Start of Block

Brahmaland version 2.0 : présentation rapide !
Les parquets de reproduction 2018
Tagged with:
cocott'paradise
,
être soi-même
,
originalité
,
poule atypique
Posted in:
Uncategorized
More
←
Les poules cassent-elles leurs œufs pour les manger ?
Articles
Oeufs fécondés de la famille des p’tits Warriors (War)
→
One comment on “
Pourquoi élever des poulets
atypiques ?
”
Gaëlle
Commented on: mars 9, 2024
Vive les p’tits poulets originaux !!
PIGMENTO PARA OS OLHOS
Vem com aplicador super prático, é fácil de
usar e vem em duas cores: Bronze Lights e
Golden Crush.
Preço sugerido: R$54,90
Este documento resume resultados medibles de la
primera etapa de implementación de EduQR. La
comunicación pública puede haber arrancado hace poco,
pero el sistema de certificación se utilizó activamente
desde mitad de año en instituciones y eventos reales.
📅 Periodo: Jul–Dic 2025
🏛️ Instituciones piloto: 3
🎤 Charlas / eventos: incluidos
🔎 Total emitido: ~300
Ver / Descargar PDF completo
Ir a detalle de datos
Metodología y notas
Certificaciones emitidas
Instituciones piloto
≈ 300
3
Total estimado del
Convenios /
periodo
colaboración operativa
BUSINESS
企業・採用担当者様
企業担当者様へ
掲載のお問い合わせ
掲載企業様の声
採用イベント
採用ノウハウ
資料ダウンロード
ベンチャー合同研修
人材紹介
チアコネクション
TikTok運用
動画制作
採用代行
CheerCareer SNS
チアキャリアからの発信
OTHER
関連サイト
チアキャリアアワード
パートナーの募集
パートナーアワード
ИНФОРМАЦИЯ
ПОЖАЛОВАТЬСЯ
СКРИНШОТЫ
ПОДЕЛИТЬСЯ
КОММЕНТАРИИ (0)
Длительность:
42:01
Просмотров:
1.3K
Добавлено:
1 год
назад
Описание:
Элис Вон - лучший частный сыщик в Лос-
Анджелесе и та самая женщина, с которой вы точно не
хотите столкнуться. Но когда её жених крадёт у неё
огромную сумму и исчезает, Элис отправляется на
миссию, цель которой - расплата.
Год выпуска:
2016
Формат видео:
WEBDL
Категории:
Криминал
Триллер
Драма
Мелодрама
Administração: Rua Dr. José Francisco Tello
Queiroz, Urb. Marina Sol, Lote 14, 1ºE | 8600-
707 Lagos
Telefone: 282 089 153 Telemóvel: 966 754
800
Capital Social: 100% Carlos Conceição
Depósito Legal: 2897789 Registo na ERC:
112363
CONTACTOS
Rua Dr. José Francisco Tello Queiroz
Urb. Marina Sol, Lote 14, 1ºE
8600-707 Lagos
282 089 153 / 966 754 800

End of Block

### EXERCISE BRIEF:
Restate the material above exactly, leaving nothing out.

### ANSWER TO THIS PROBLEM:
Brahmaland version 2.0 : présentation rapide !
Les parquets de reproduction 2018
Tagged with:
cocott'paradise
,
être soi-même
,
originalité
,
poule atypique
Posted in:
Uncategorized
More
←
Les poules cassent-elles leurs œufs pour les manger ?
Articles
Oeufs fécondés de la famille des p’tits Warriors (War)
→
One comment on “
Pourquoi élever des poulets
atypiques ?
”
Gaëlle
Commented on: mars 9, 2024
Vive les p’tits poulets originaux !!
PIGMENTO PARA OS OLHOS
Vem com aplicador super prático, é fácil de
usar e vem em duas cores: Bronze Lights e
Golden Crush.
Preço sugerido: R$54,90
Este documento resume resultados medibles de la
primera etapa de implementación de EduQR. La
comunicación pública puede haber arrancado hace poco,
pero el sistema de certificación se utilizó activamente
desde mitad de año en instituciones y eventos reales.
📅 Periodo: Jul–Dic 2025
🏛️ Instituciones piloto: 3
🎤 Charlas / eventos: incluidos
🔎 Total emitido: ~300
Ver / Descargar PDF completo
Ir a detalle de datos
Metodología y notas
Certificaciones emitidas
Instituciones piloto
≈ 300
3
Total estimado del
Convenios /
periodo
colaboración operativa
BUSINESS
企業・採用担当者様
企業担当者様へ
掲載のお問い合わせ
掲載企業様の声
採用イベント
採用ノウハウ
資料ダウンロード
ベンチャー合同研修
人材紹介
チアコネクション
TikTok運用
動画制作
採用代行
CheerCareer SNS
チアキャリアからの発信
OTHER
関連サイト
チアキャリアアワード
パートナーの募集
パートナーアワード
ИНФОРМАЦИЯ
ПОЖАЛОВАТЬСЯ
СКРИНШОТЫ
ПОДЕЛИТЬСЯ
КОММЕНТАРИИ (0)
Длительность:
42:01
Просмотров:
1.3K
Добавлено:
1 год
назад
Описание:
Элис Вон - лучший частный сыщик в Лос-
Анджелесе и та самая женщина, с которой вы точно не
хотите столкнуться. Но когда её жених крадёт у неё
огромную сумму и исчезает, Элис отправляется на
миссию, цель которой - расплата.
Год выпуска:
2016
Формат видео:
WEBDL
Категории:
Криминал
Триллер
Драма
Мелодрама
Administração: Rua Dr. José Francisco Tello
Queiroz, Urb. Marina Sol, Lote 14, 1ºE | 8600-
707 Lagos
Telefone: 282 089 153 Telemóvel: 966 754
800
Capital Social: 100% Carlos Conceição
Depósito Legal: 2897789 Registo na ERC:
112363
CONTACTOS
Rua Dr. José Francisco Tello Queiroz
Urb. Marina Sol, Lote 14, 1ºE
8600-707 Lagos
282 089 153 / 966 754 800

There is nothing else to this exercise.